Además, señala que la crisis sanitaria ha propiciado la irrupción de nuevas adicciones, como el uso crónico y no saludable de fármacos adictivos; ansiolíticos, antidepresivos y tranquilizantes. «Se está dando una respuesta cronificada y farmacológica a problemas que son, principalmente, sociales», asegura Pérez.

También en los últimos años han cobrado fuerza las adicciones conductuales relacionadas con el abuso de las tecnologías y el juego patológico virtual.

En todo caso, los nuevos comportamientos adictivos surgidos con la pandemia, principalmente, han estado ligados a la cronificación del uso de psicofármacos y el aumento de los problemas relacionados con el alcohol.

El documento presentado recientemente por la AECAD -integrada por Proyecto Hombre-Fundación Canaria Cesica, las asociaciones Integración Social Calidad de Vida, Cooperación Juvenil San Miguel, Antad y la Asociación Palmera para la Prevención y el Tratamiento de Toxicomanías, además de Yrichen- determinó que el 80% de las personas que acuden a estas organizaciones en busca de ayuda son hombres, frecuentemente de entre 35 y 55 años. La mayoría, el 75%, carece de empleo y sobrevive gracias a las prestaciones sociales o directamente carece de ingresos. De hecho, subraya Pérez, el 40% de estas personas sufre una situación de pobreza extrema. Una situación económica que ha empeorado durante la pandemia para el 30% de los usuarios consultados.

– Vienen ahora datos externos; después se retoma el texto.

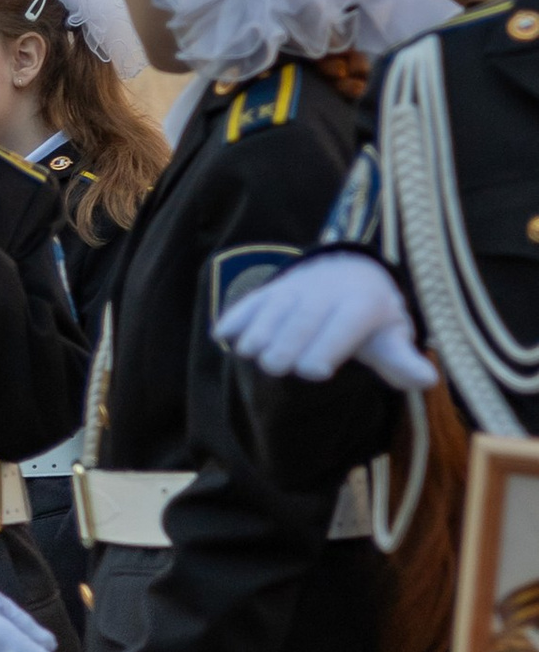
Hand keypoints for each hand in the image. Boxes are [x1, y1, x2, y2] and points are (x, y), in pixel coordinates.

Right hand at [213, 250, 436, 391]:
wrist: (351, 272)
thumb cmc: (372, 318)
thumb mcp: (392, 335)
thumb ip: (403, 360)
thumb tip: (427, 379)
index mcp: (364, 303)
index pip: (344, 323)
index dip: (327, 346)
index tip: (315, 372)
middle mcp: (328, 290)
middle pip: (303, 317)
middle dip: (287, 342)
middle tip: (277, 368)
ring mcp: (296, 287)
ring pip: (274, 306)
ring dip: (258, 329)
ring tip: (250, 353)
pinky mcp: (272, 289)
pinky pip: (251, 300)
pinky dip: (237, 316)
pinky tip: (225, 335)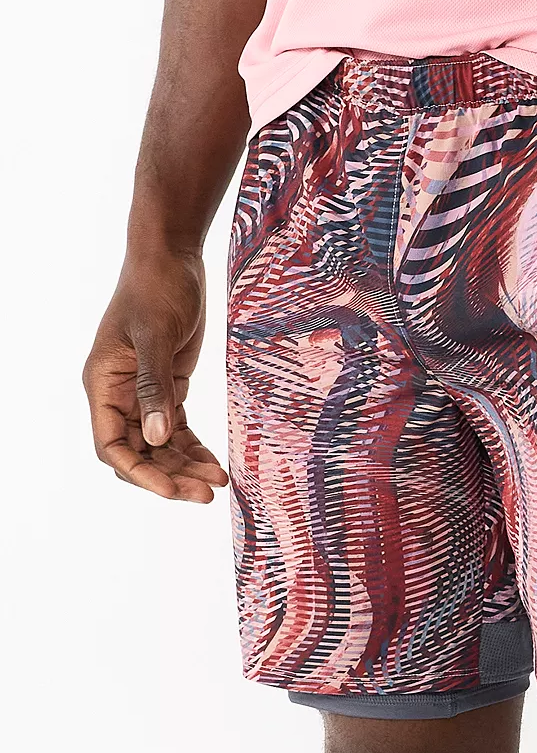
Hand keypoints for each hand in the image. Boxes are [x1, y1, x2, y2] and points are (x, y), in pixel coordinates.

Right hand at [83, 248, 228, 502]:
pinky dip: (194, 447)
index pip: (110, 445)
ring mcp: (143, 392)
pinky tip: (215, 463)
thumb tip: (154, 438)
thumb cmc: (157, 288)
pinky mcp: (168, 385)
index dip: (139, 473)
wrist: (173, 258)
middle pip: (139, 452)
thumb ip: (154, 386)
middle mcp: (118, 394)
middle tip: (208, 493)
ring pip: (160, 445)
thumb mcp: (156, 336)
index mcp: (102, 384)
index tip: (172, 489)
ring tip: (218, 483)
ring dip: (186, 466)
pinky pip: (177, 427)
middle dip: (170, 476)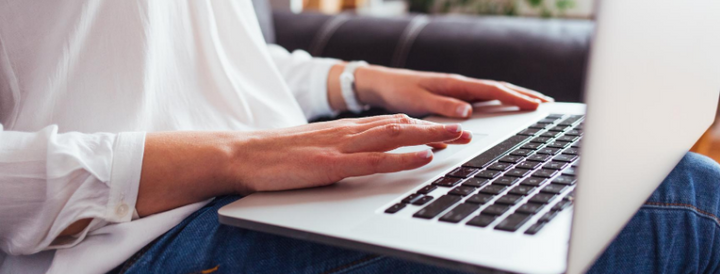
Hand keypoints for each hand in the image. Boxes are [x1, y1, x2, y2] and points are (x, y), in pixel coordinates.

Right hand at [127, 114, 470, 220]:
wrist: (243, 154)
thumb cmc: (277, 155)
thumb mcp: (315, 147)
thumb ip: (342, 148)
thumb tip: (366, 153)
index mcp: (344, 130)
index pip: (391, 123)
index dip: (422, 125)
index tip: (446, 128)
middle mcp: (348, 133)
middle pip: (401, 125)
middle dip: (436, 128)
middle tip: (466, 131)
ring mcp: (341, 147)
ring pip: (395, 137)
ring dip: (430, 136)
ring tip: (459, 137)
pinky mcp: (332, 164)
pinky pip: (374, 160)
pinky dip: (402, 157)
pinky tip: (423, 157)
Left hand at [353, 65, 553, 117]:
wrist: (383, 84)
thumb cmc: (399, 92)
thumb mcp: (419, 102)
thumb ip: (443, 107)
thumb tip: (468, 113)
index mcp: (455, 84)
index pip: (492, 90)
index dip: (516, 98)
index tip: (536, 106)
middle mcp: (460, 84)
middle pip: (499, 88)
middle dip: (524, 95)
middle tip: (547, 104)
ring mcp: (458, 88)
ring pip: (493, 91)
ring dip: (515, 96)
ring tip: (535, 103)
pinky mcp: (454, 94)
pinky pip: (483, 96)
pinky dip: (500, 99)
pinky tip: (506, 104)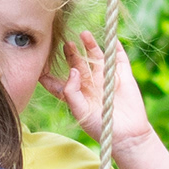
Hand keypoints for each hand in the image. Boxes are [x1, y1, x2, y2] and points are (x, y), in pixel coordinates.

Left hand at [44, 32, 151, 154]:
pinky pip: (119, 58)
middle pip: (78, 65)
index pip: (59, 82)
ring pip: (97, 57)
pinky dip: (116, 47)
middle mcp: (91, 85)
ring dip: (90, 45)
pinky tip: (111, 37)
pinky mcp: (122, 76)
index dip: (49, 75)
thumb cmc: (100, 127)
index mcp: (77, 94)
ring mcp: (107, 78)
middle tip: (66, 44)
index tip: (40, 65)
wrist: (128, 135)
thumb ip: (71, 92)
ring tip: (84, 34)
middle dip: (71, 54)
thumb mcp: (80, 111)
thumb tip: (72, 70)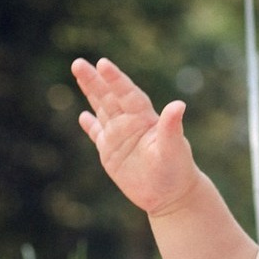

Además, el 60% de las 1.255 personas encuestadas convive con su familia, mientras que un 25% vive sola.

Prevalencia del consumo

Con la pandemia y la crisis económica, la mayor parte de las personas encuestadas ha mantenido sus hábitos de consumo, si bien en un 20% han añadido o cambiado la sustancia consumida.

La heroína (28%), la cocaína (23%), el alcohol (21,7) y el cannabis (19%) son, en ese orden, las sustancias más empleadas entre los usuarios de estos recursos.

Otro elemento preocupantes es que el 16% de las personas encuestadas y que tienen un problema de adicción o abuso de sustancias también reconocen tener problemas de adicción comportamental o sin sustancia.

En el informe, la AECAD hace un llamamiento a las autoridades para que las adicciones sean consideradas como una prioridad en la salud pública de Canarias, sobre todo ante el aumento de consultas y demandas de ayuda de personas a las que la pandemia ha puesto en una situación límite en el ámbito de la salud mental.